(Bounding box prediction data)

*** Block opens ***

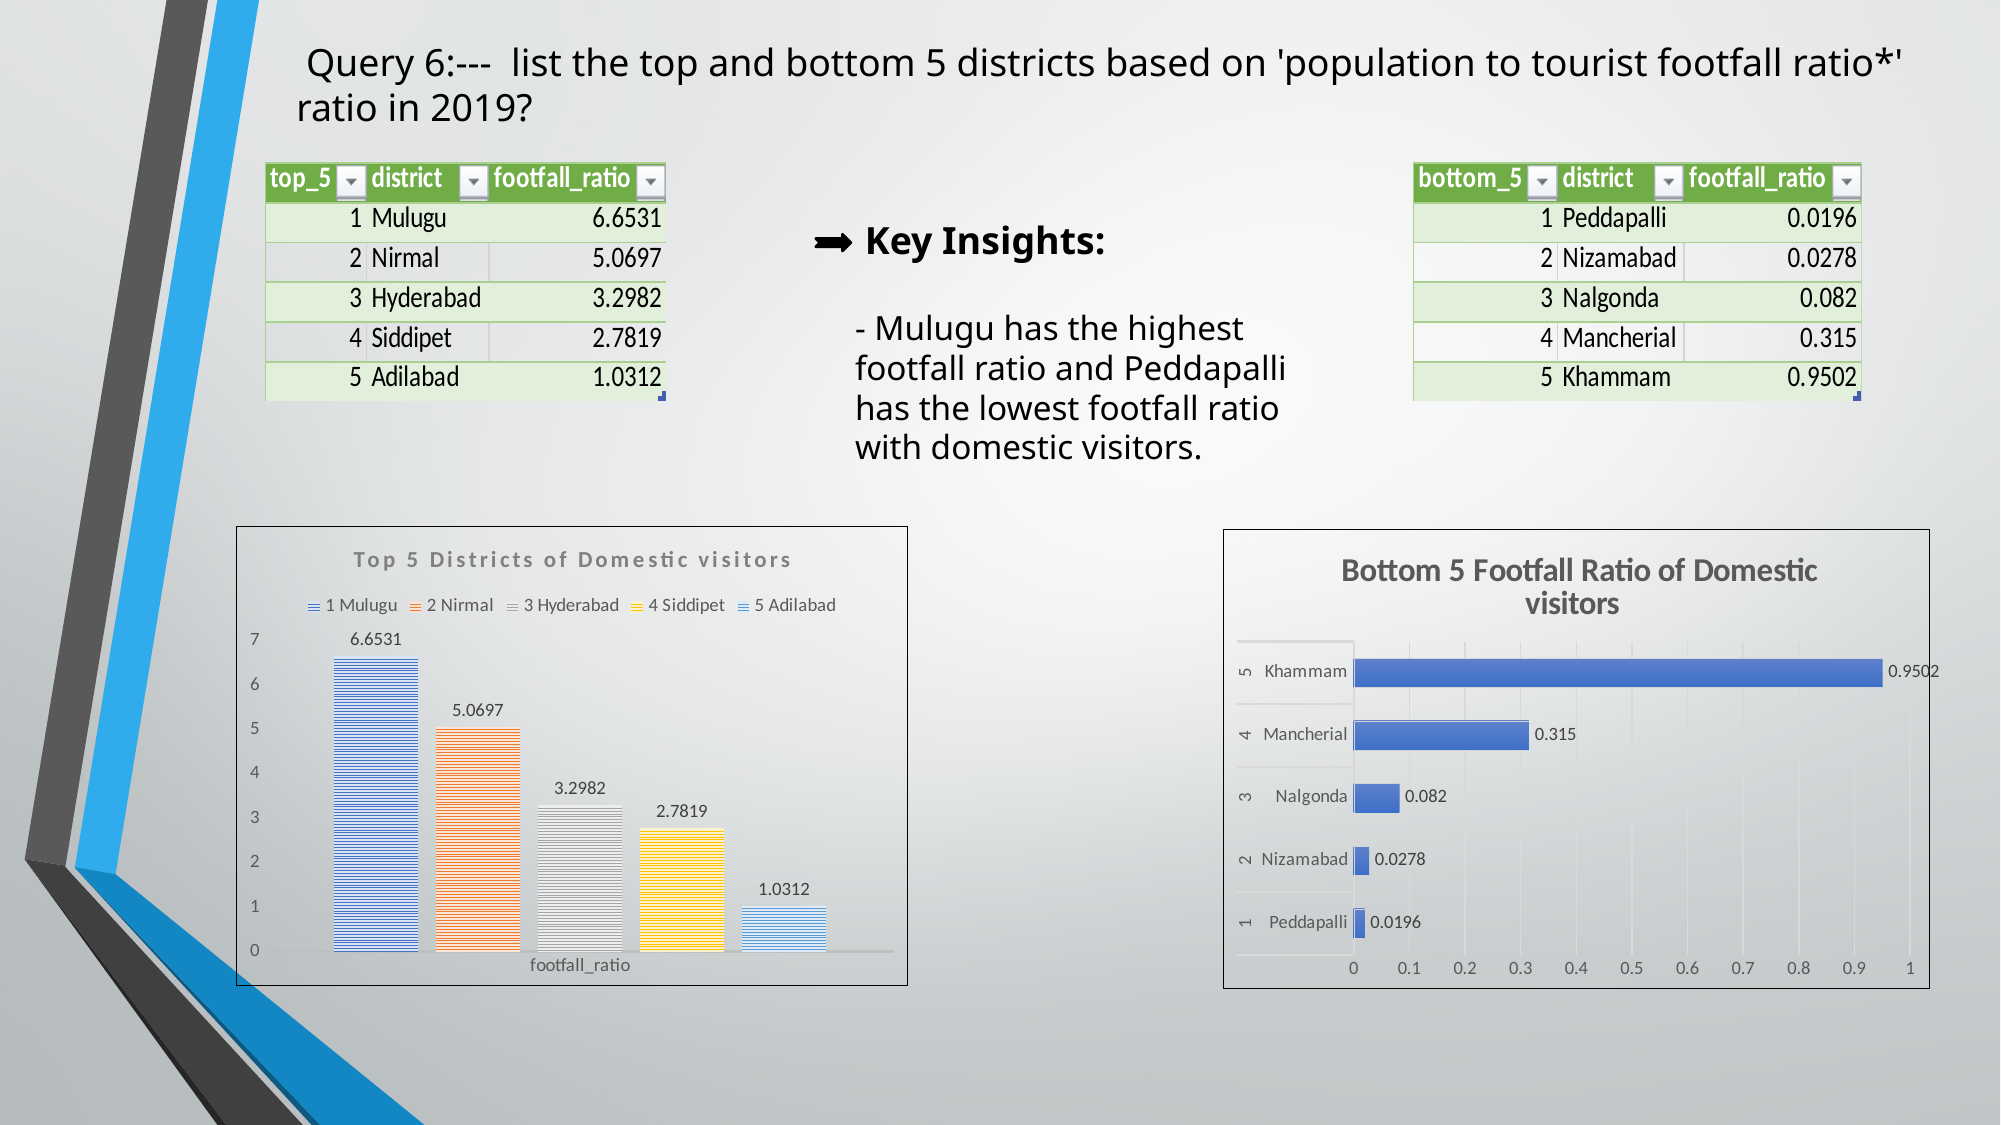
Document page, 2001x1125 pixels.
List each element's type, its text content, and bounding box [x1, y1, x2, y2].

chart [1222, 529, 1940, 989]
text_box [264, 161, 668, 403]
text_box Key Insights: - Mulugu has the highest footfall ratio and Peddapalli has the lowest footfall ratio with domestic visitors. [840, 209, 1304, 475]
text_box Query 6:--- list the top and bottom 5 districts based on 'population to tourist footfall ratio*' ratio in 2019? [281, 32, 1940, 137]
text_box [814, 233, 853, 253]
chart [236, 526, 908, 986]
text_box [1412, 161, 1863, 403]
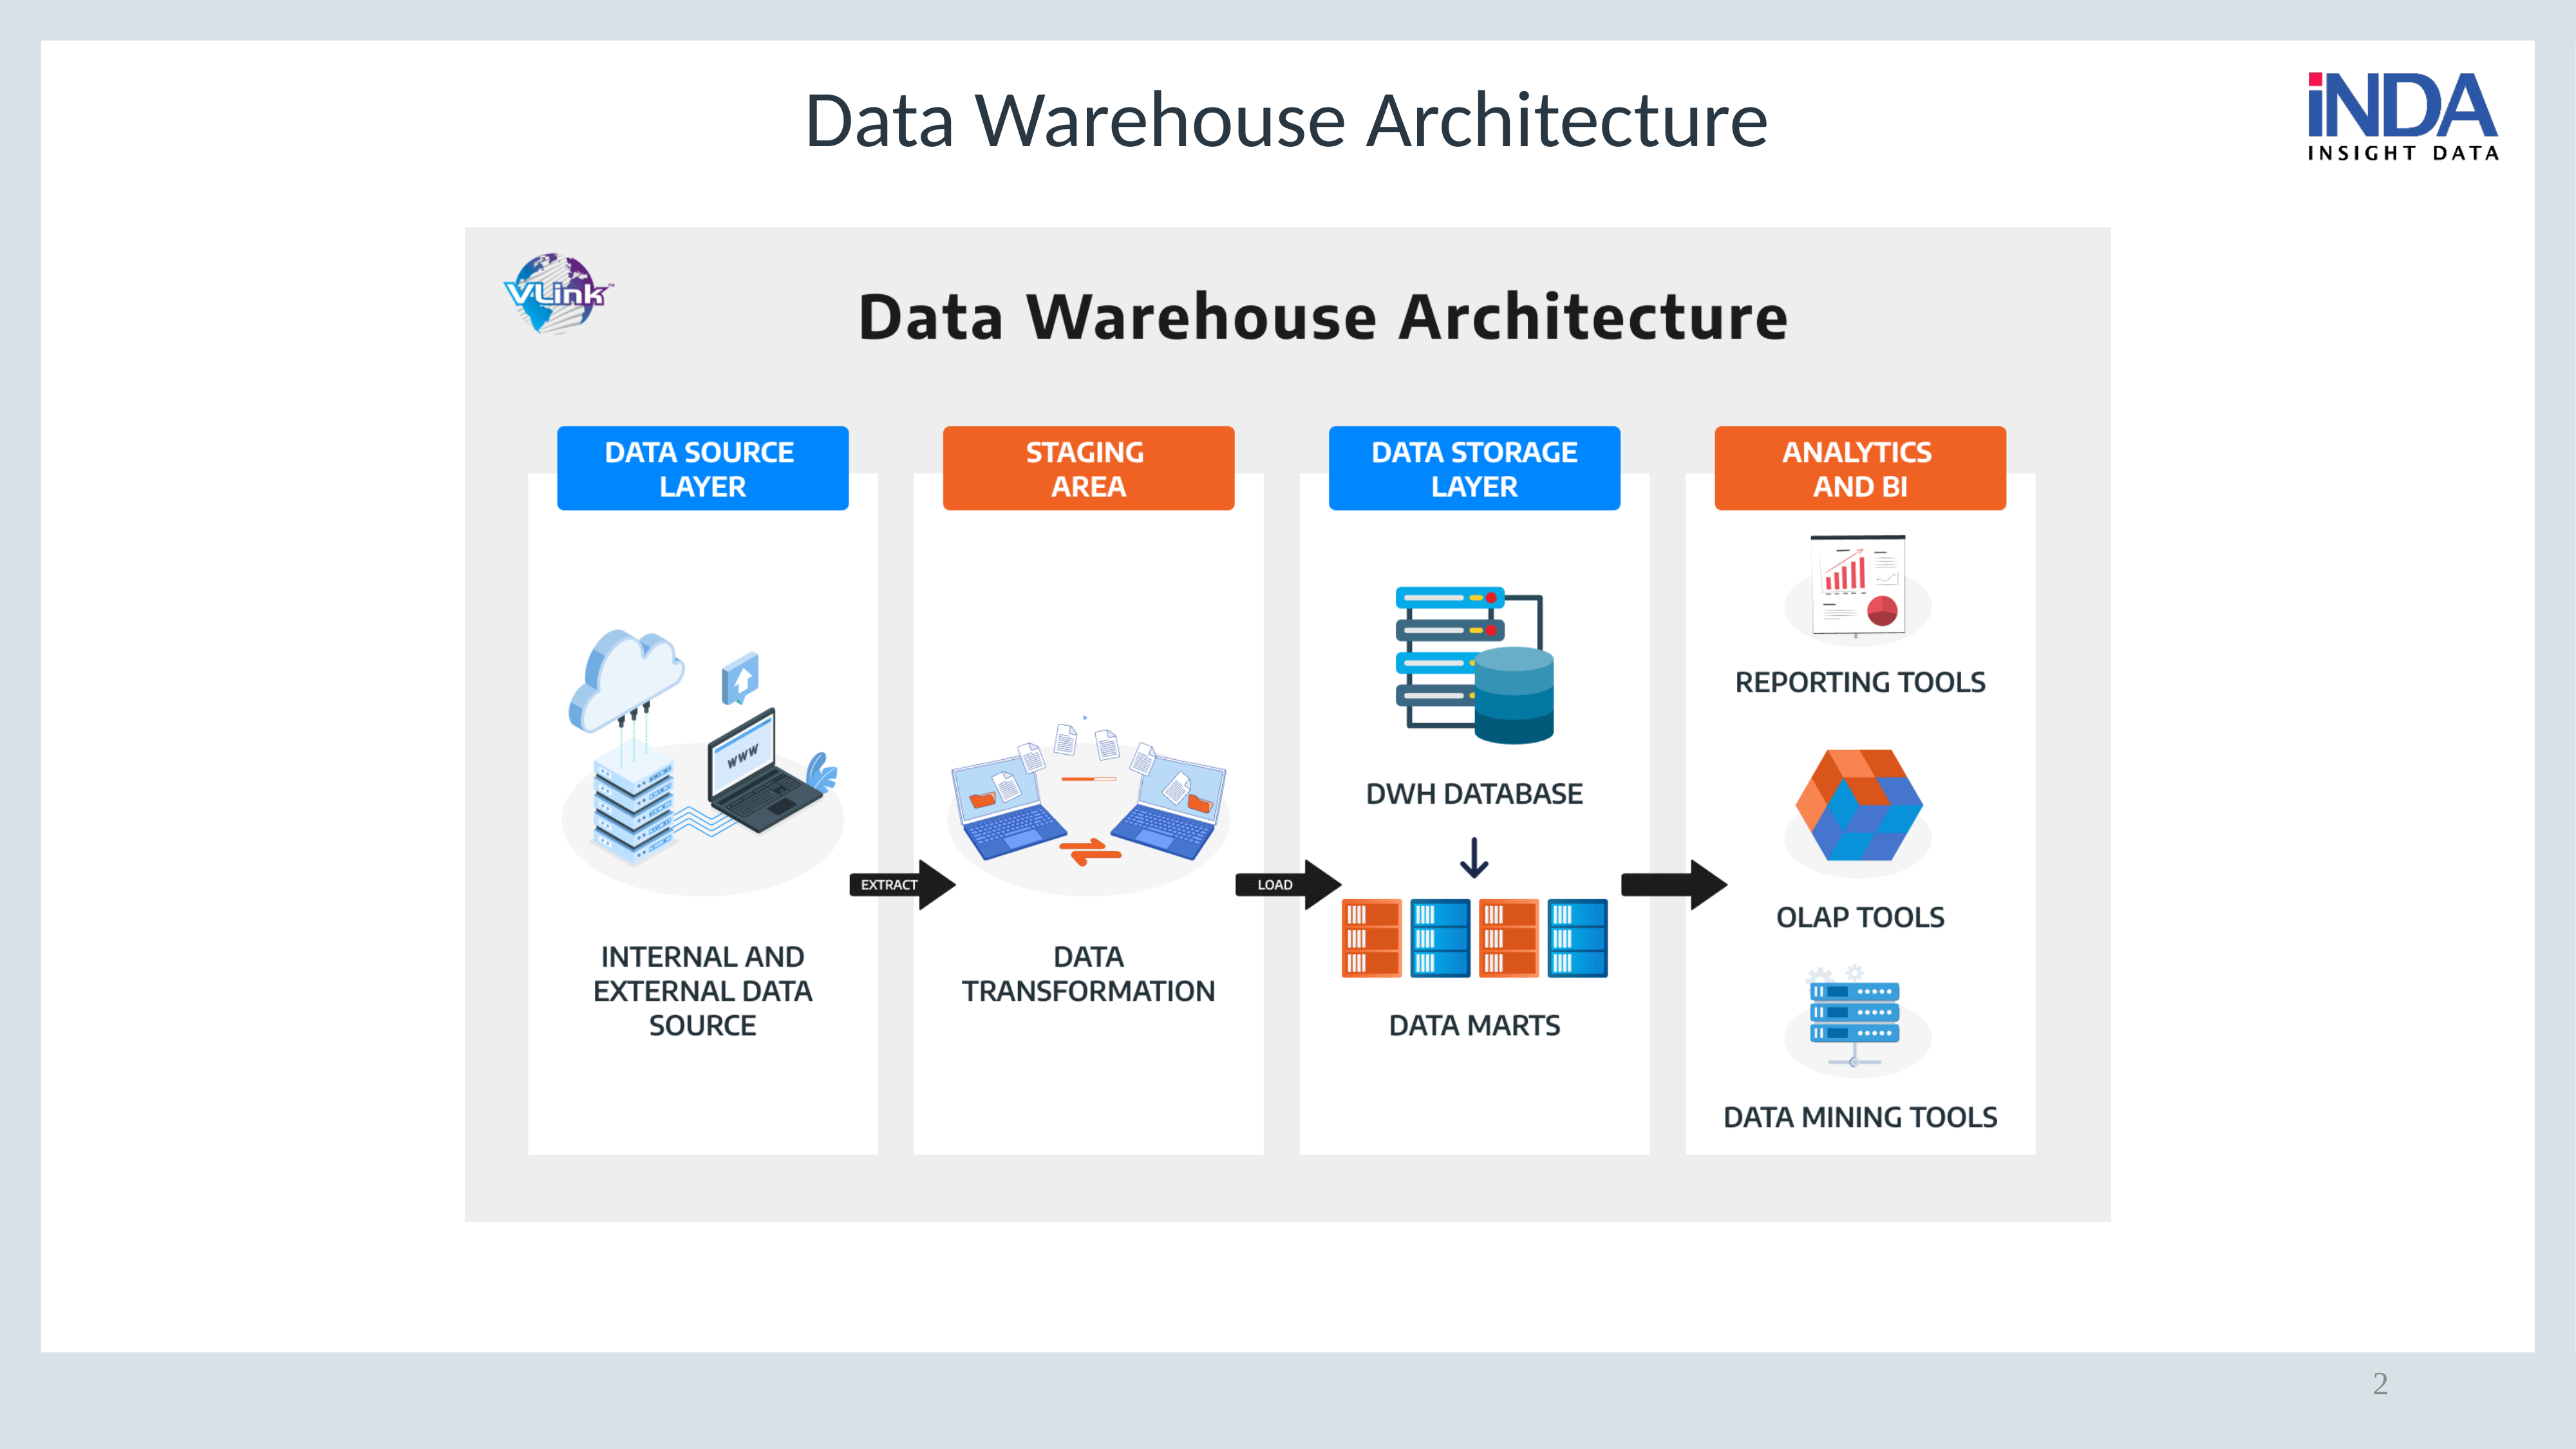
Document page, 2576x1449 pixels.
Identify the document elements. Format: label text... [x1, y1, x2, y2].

text_box [348, 160, 2228, 1324]
picture [465, 227, 2111, 1222]
title Data Warehouse Architecture [177, 0, 2399, 261]
slide_number 2 [1819, 1343, 2399, 1421]
picture [2399, 71, 2499, 160]
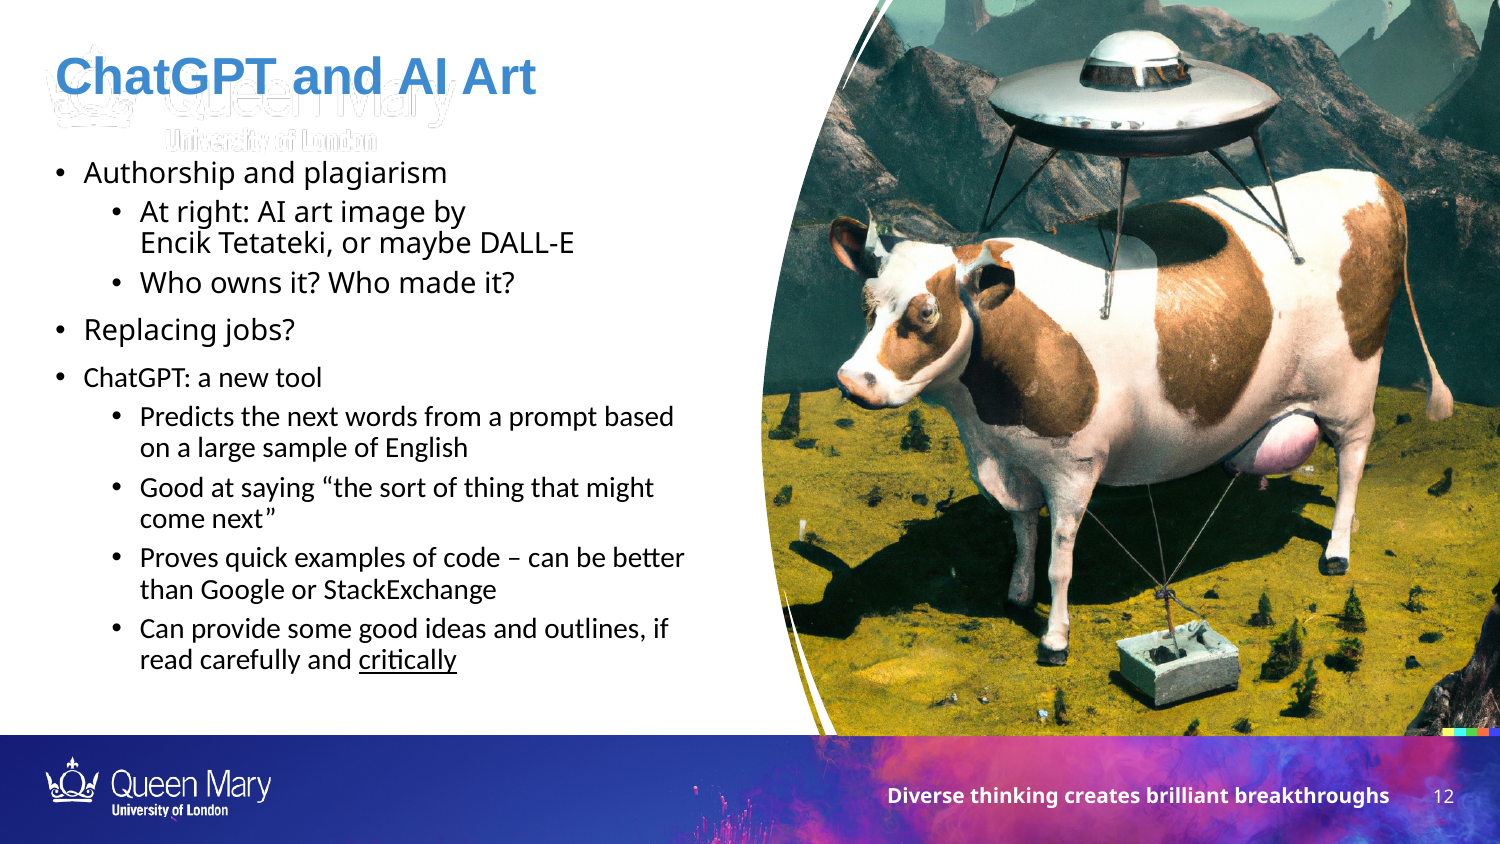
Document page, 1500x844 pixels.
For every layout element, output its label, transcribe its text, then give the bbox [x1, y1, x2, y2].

*** Block closes ***

# [EXERCISE GOAL]
In the records above, how many lines contain the word "pixels"? State only the number.

# [REPLY TO THE TASK]
3